— Instruction —
Please transcribe the entries exactly and omit the images they contain.
[Data for analysis Boundary: Start]
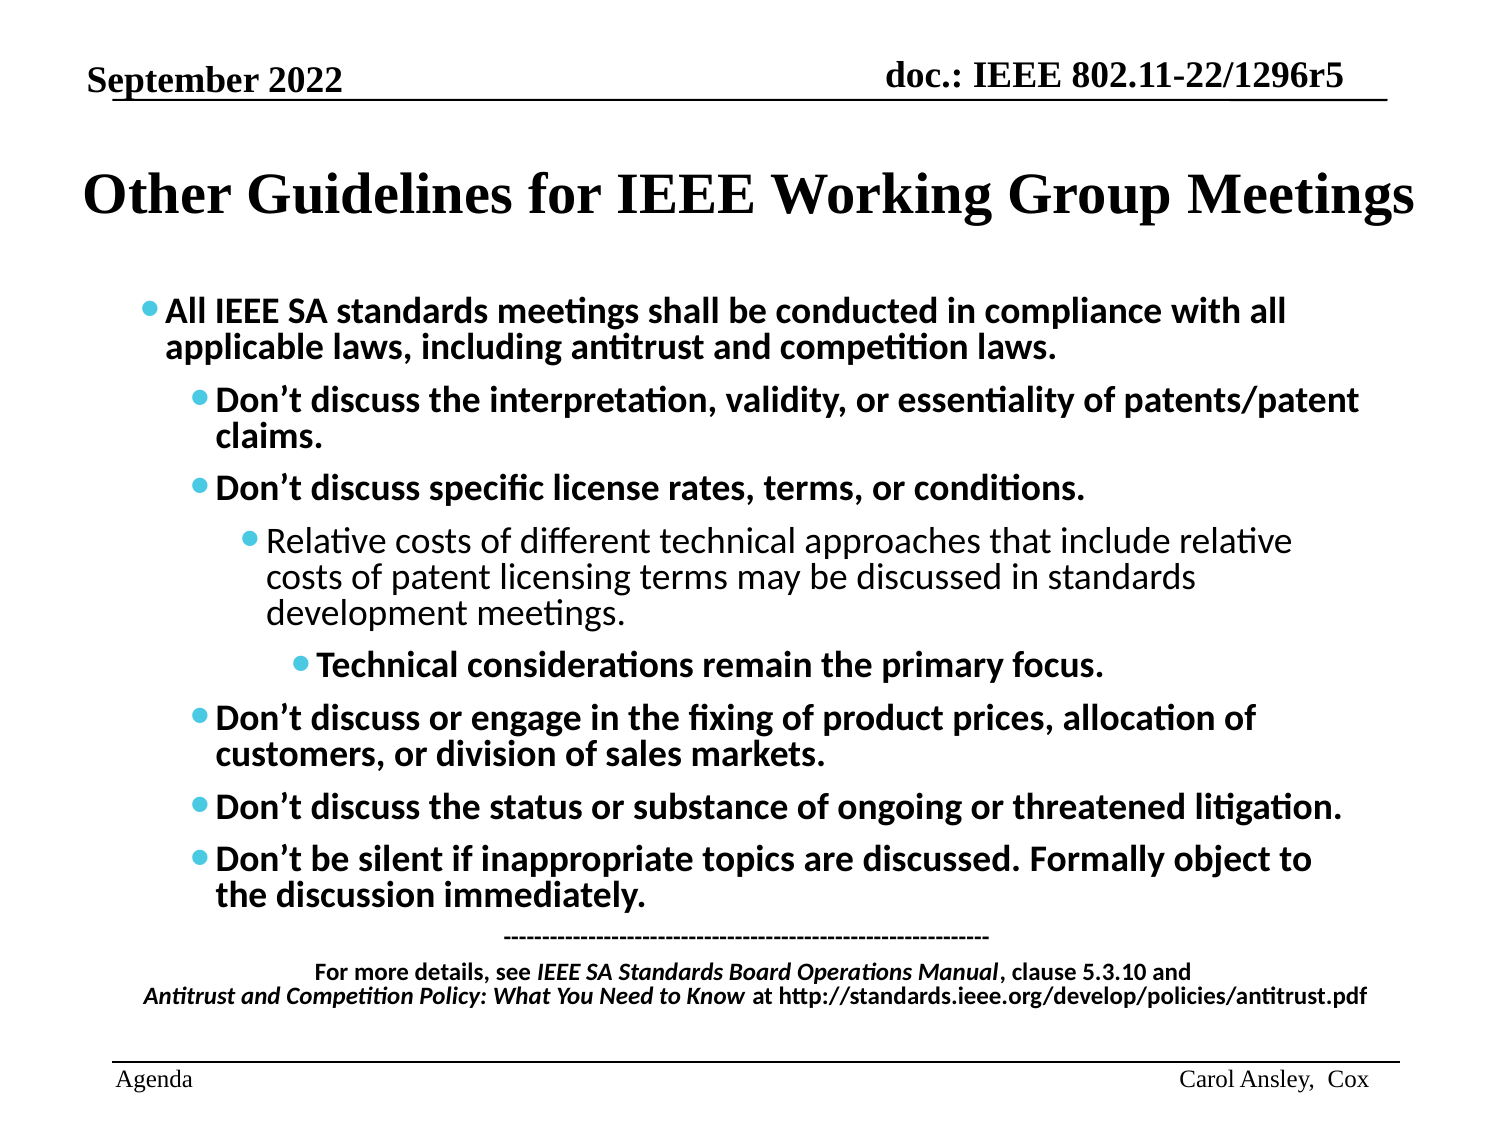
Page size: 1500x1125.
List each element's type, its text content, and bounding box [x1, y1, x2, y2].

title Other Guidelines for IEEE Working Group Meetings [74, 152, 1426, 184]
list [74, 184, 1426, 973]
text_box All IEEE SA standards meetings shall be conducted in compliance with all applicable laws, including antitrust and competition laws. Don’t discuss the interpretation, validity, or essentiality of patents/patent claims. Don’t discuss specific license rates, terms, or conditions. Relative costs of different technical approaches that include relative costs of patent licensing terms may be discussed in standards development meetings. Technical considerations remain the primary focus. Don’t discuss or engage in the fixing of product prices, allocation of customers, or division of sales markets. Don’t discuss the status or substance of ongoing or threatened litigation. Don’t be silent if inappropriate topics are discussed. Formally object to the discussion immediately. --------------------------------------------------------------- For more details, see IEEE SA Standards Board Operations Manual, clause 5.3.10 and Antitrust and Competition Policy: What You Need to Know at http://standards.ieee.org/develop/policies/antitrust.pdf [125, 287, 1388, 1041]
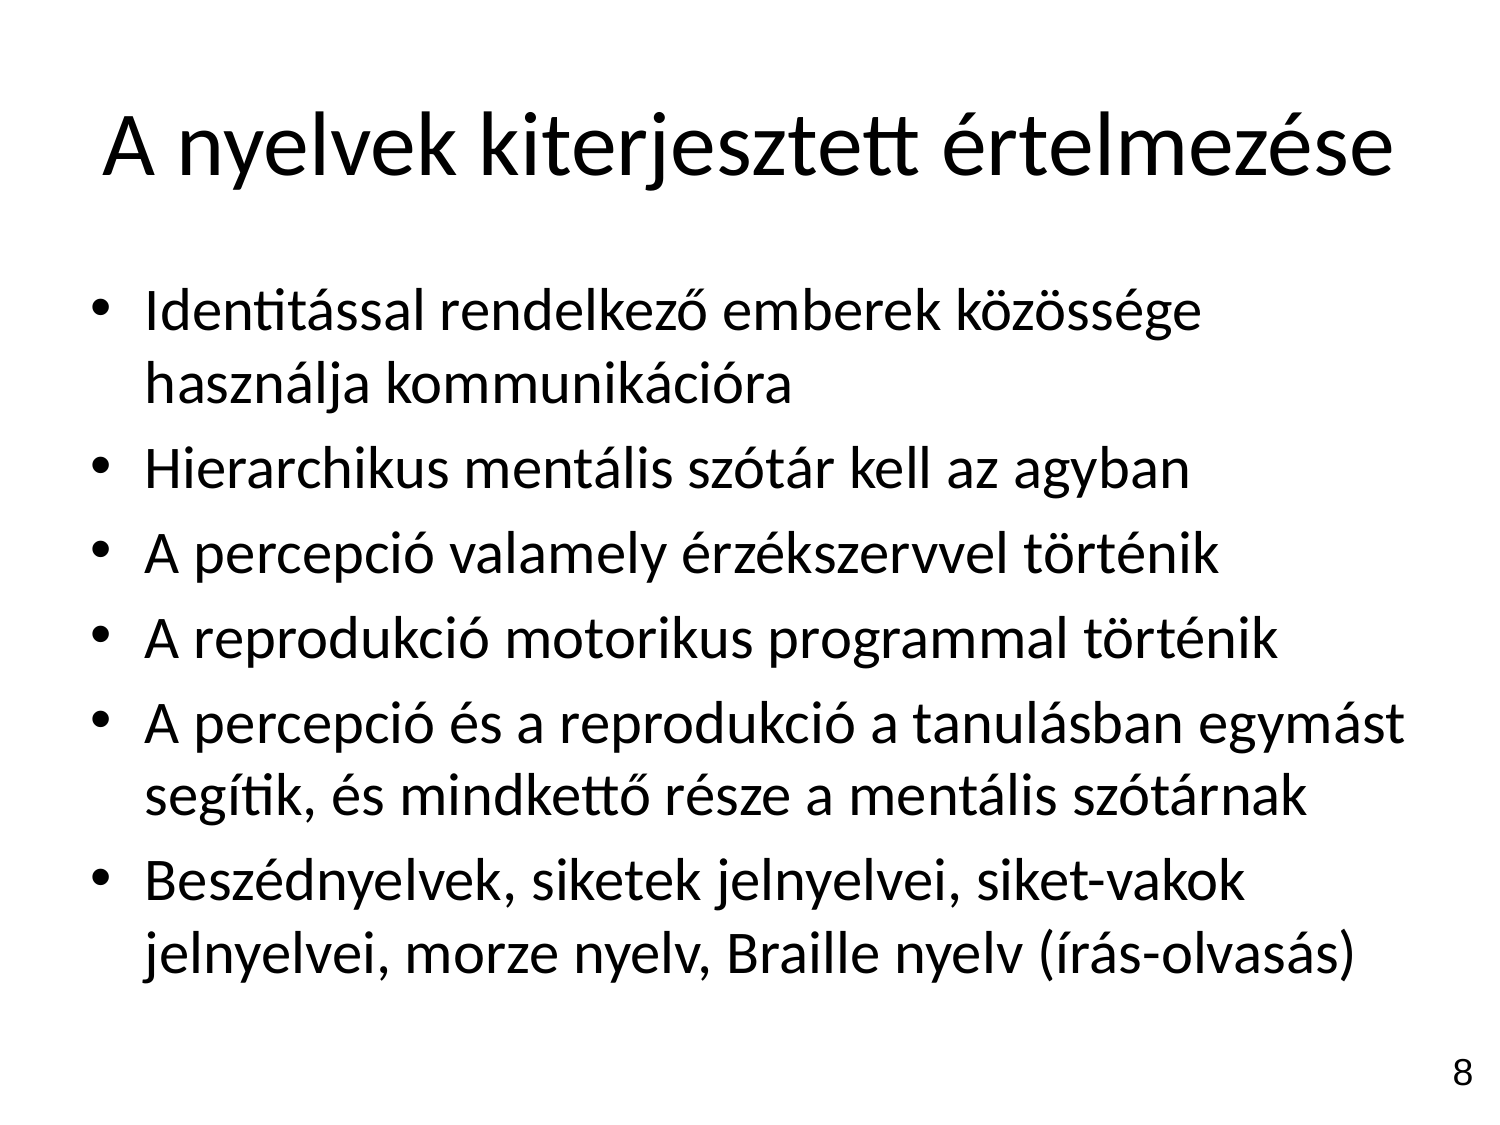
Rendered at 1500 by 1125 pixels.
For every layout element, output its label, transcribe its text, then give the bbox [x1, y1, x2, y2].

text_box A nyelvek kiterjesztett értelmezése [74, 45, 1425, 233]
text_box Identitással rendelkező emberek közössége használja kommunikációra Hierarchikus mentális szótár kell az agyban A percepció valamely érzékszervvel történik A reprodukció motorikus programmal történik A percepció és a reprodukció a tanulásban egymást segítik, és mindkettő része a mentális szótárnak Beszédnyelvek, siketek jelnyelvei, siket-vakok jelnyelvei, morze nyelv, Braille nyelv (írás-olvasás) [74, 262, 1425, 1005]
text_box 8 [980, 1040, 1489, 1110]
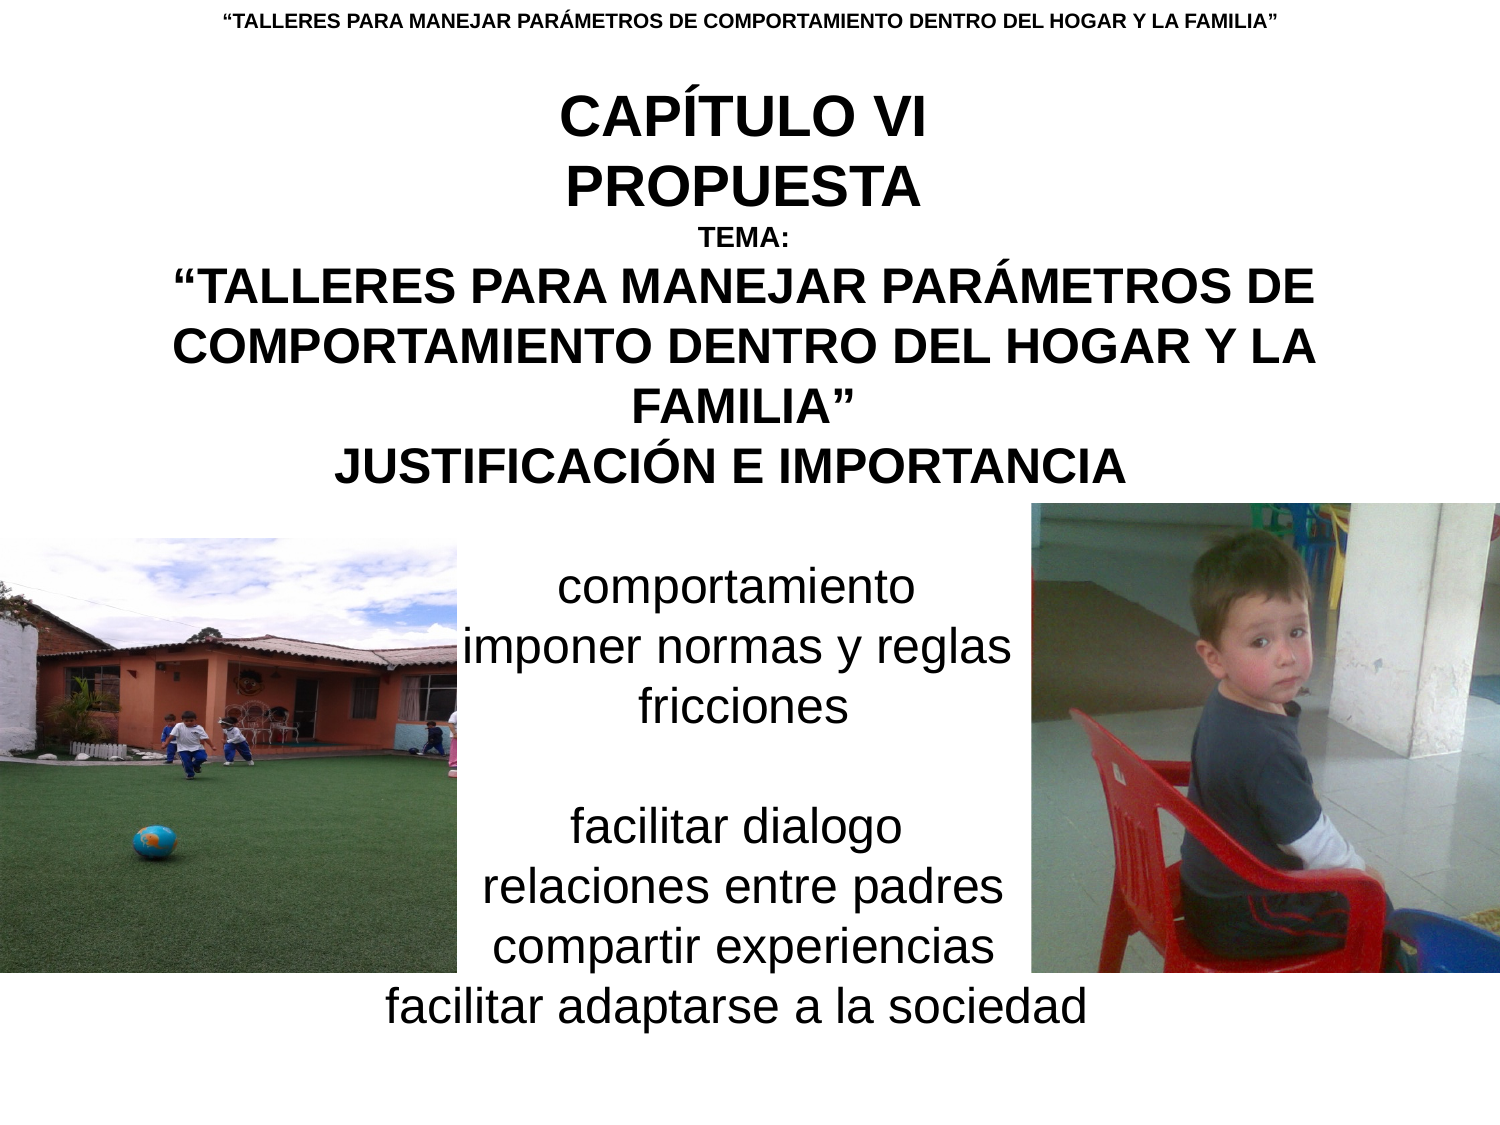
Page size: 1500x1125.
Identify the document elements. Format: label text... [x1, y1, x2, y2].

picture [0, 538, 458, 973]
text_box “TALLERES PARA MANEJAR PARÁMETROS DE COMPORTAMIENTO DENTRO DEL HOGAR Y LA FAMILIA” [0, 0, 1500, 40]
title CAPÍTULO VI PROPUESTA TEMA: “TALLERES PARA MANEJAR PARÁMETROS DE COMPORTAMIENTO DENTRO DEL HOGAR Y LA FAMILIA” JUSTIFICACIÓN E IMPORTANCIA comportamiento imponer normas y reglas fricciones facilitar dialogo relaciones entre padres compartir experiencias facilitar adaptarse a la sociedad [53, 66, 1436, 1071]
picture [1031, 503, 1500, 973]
[Data for analysis Boundary: End]
— Result —
Page size: 1500x1125.
List each element's type, its text content, and bounding box [x1, y1, x2, y2].

title Other Guidelines for IEEE Working Group Meetings [74, 152, 1426, 184]
list [74, 184, 1426, 973]
text_box All IEEE SA standards meetings shall be conducted in compliance with all applicable laws, including antitrust and competition laws. Don’t discuss the interpretation, validity, or essentiality of patents/patent claims. Don’t discuss specific license rates, terms, or conditions. Relative costs of different technical approaches that include relative costs of patent licensing terms may be discussed in standards development meetings. Technical considerations remain the primary focus. Don’t discuss or engage in the fixing of product prices, allocation of customers, or division of sales markets. Don’t discuss the status or substance of ongoing or threatened litigation. Don’t be silent if inappropriate topics are discussed. Formally object to the discussion immediately. --------------------------------------------------------------- For more details, see IEEE SA Standards Board Operations Manual, clause 5.3.10 and Antitrust and Competition Policy: What You Need to Know at http://standards.ieee.org/develop/policies/antitrust.pdf [125, 287, 1388, 1041]
Rendered at 1500 by 1125 pixels.
For every layout element, output its label, transcribe its text, then give the bbox [x1, y1, x2, y2].

text_box A nyelvek kiterjesztett értelmezése [74, 45, 1425, 233]
text_box Identitással rendelkező emberek közössége használja kommunikációra Hierarchikus mentális szótár kell az agyban A percepció valamely érzékszervvel történik A reprodukció motorikus programmal történik A percepció és a reprodukció a tanulásban egymást segítik, és mindkettő része a mentális szótárnak Beszédnyelvek, siketek jelnyelvei, siket-vakok jelnyelvei, morze nyelv, Braille nyelv (írás-olvasás) [74, 262, 1425, 1005]
text_box 8 [980, 1040, 1489, 1110]
Page size: 1500x1125.
Identify the document elements. Format: label text... [x1, y1, x2, y2].

picture [0, 538, 458, 973]
text_box “TALLERES PARA MANEJAR PARÁMETROS DE COMPORTAMIENTO DENTRO DEL HOGAR Y LA FAMILIA” [0, 0, 1500, 40]
title CAPÍTULO VI PROPUESTA TEMA: “TALLERES PARA MANEJAR PARÁMETROS DE COMPORTAMIENTO DENTRO DEL HOGAR Y LA FAMILIA” JUSTIFICACIÓN E IMPORTANCIA comportamiento imponer normas y reglas fricciones facilitar dialogo relaciones entre padres compartir experiencias facilitar adaptarse a la sociedad [53, 66, 1436, 1071]
picture [1031, 503, 1500, 973]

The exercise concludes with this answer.